Tohoku Electric Power Co. said Thursday it will scrap the idled No. 1 unit at its Onagawa nuclear power plant in Miyagi Prefecture, more than 30 years after it started operations.
The company cited difficulties in taking additional safety measures as well as the relatively small output of the reactor that made it unprofitable.
Tohoku Electric President Hiroya Harada conveyed its decision to Miyagi Gov. Yoshihiro Murai.
"We decided to decommission (the reactor) at a board meeting today. We took into consideration technical restrictions associated with additional safety measures, output and the years in use," Harada said when the two met at the prefectural government office.

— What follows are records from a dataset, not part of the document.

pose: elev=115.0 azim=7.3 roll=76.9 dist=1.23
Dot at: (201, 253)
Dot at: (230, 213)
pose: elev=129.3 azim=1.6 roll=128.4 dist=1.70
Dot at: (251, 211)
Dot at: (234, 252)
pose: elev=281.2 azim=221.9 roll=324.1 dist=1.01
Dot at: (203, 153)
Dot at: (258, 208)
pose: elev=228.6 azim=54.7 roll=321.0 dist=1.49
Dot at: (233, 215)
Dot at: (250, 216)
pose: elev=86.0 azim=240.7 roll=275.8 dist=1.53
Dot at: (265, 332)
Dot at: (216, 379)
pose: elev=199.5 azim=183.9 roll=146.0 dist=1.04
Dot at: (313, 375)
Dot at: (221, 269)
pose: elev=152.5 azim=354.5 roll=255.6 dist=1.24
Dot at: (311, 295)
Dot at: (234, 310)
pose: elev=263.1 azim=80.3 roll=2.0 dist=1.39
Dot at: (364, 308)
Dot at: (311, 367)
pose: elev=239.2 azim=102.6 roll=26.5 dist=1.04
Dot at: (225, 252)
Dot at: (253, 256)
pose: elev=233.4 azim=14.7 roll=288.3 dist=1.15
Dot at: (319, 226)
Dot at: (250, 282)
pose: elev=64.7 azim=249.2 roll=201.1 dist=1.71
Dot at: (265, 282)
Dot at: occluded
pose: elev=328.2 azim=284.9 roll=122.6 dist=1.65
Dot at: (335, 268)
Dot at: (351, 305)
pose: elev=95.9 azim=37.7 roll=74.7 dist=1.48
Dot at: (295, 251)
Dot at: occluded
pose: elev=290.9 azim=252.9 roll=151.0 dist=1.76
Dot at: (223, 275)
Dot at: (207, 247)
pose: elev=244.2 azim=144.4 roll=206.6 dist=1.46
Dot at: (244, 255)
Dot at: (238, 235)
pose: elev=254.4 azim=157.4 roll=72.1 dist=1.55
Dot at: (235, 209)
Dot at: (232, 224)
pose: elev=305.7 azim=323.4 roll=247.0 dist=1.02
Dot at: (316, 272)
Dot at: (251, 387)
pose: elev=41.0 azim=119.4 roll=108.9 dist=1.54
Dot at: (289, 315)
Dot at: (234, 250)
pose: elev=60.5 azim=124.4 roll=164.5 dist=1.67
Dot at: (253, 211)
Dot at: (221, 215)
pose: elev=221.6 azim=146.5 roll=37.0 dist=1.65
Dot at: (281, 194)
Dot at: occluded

Having entered into operation in June 1984, the boiling water reactor with an output of 524,000 kilowatts is the oldest among four units of the utility.
Under stricter post-Fukushima safety standards, reactors are, in principle, not allowed to operate for more than 40 years.
Harada told a news conference on Sept. 27 that he would take into account the need for a stable power supply and economic aspects in deciding whether to restart the No. 1 unit or decommission it.
The basement floors of the Onagawa plant's No. 2 unit were flooded in the March 2011 earthquake and tsunami disaster. The company is building a 29-meter-high sea wall to guard the complex.
Tohoku Electric aims to resume operations of the No. 2 unit at the Onagawa plant in fiscal 2020 at the earliest. The Nuclear Regulation Authority, the country's nuclear watchdog, has been screening its safety measures.